Covey was speaking about organizations broadly, Culver, specifically, about HealthInfoNet, the statewide health information exchange based in Portland, Maine, which he heads as executive director and CEO.
“These things do not work well if you do not have a foundation of trust,” Culver said. In fact, trust was the essential element that influenced the very architecture of the exchange, he said, enabling 31 participating hospitals (out of 39 in the state) and 60 group practices thus far to consent to having the medical records of their patients stored in one central data repository.
“Maine ended up in a central data repository model because of a trust relationship,” Culver said, one that was built up over the years since 2004 when healthcare leaders in the state first met and began talking about creating a state health information exchange.
The exchange formally incorporated in January 2006 and today has records from slightly more than 1 million people out of a total population in the state of 1.3 million, Culver said.
“We are organizing data around an individual,” Culver said, and as such, participants are unable to determine a competing provider's market share. “That helps sustain that trust relationship,” he said.
To address privacy concerns, Maine adopted the opt-out model, where by default, patient records from providers flow to and remain in the exchange unless patients choose not to participate. The consent management directive is created and stored by the exchange, not the providers, according to Culver.
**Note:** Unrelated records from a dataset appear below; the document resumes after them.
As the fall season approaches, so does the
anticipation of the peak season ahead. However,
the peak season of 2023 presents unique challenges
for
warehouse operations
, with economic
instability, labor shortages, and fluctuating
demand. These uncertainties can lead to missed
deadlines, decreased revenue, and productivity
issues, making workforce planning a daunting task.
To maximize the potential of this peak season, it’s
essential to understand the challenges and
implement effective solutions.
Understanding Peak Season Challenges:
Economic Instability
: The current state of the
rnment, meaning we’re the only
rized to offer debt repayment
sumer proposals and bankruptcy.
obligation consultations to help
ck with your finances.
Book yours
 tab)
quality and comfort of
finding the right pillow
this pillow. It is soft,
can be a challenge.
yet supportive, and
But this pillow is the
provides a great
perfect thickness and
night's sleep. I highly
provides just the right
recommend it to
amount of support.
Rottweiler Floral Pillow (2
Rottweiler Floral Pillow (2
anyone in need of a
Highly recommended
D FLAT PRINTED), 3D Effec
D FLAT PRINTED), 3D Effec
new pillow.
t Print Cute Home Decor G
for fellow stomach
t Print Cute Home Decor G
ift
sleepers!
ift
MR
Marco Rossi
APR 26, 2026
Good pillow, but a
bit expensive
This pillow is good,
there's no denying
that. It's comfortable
So far, 6,751 patients—or less than 1%—have opted out.
Data flow to the exchange from participating providers' EHRs—even those records of patients who have opted out—but a “rules engine” at the exchange separates participants' data from non-participants' and most data from non-participants are destroyed.
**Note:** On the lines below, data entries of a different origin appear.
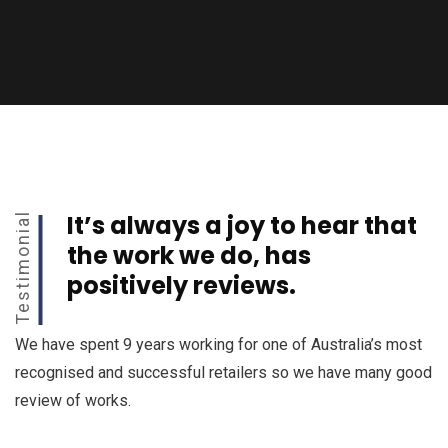
It’s always a joy to hear that
Testimonial
the work we do, has
positively reviews.
We have spent 9 years working for one of Australia’s most
recognised and successful retailers so we have many good
review of works.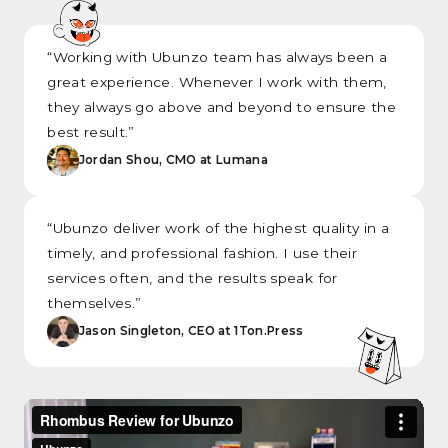
“Working with Ubunzo team has always been a
great experience. Whenever I work with them,
they always go above and beyond to ensure the
best result.”
Jordan Shou, CMO at Lumana
“Ubunzo deliver work of the highest quality in a
timely, and professional fashion. I use their
services often, and the results speak for
themselves.”
Jason Singleton, CEO at 1Ton.Press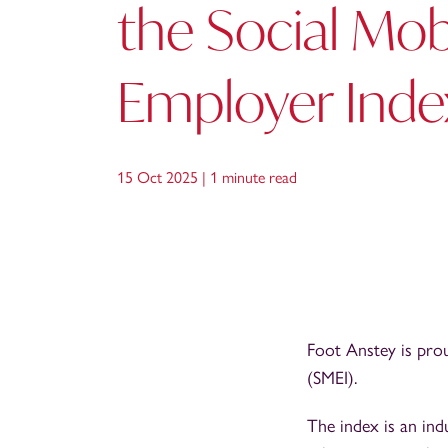
the Social Mobi
Employer Inde
15 Oct 2025 |
1 minute read
Foot Anstey is pro
(SMEI).
The index is an in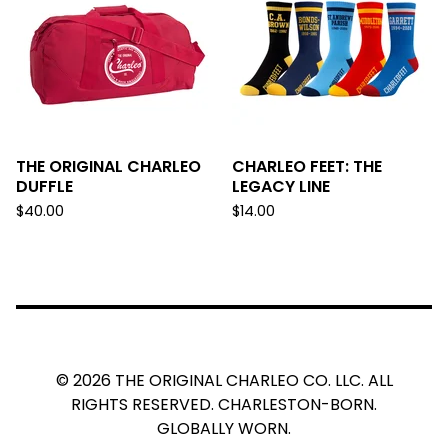
THE ORIGINAL CHARLEO
CHARLEO FEET: THE
DUFFLE
LEGACY LINE
$
40.00
$
14.00
© 2026 THE ORIGINAL CHARLEO CO. LLC. ALL
RIGHTS RESERVED. CHARLESTON-BORN.
GLOBALLY WORN.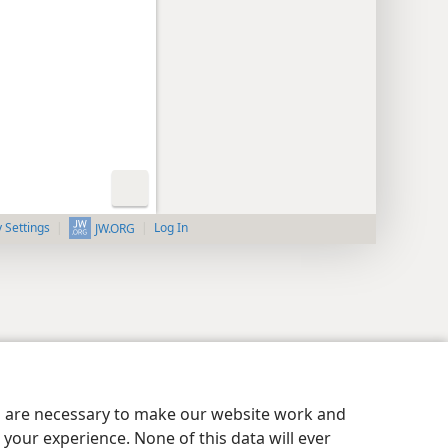
y Settings
Log In
JW.ORG
es are necessary to make our website work and
your experience. None of this data will ever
However, if a patient's record contains reportable information for public health purposes, it is identified by the rules engine and that data is transmitted to the Centers for Disease Control and Prevention under terms of data transfer agreement between the exchange and providers. Copies of data reported for public health purposes from patients who have opted out are kept by the organization, Culver said, but that data is not searchable by providers. Maine has 72 reportable diseases, Culver said. So far, the exchange can handle 30 of them.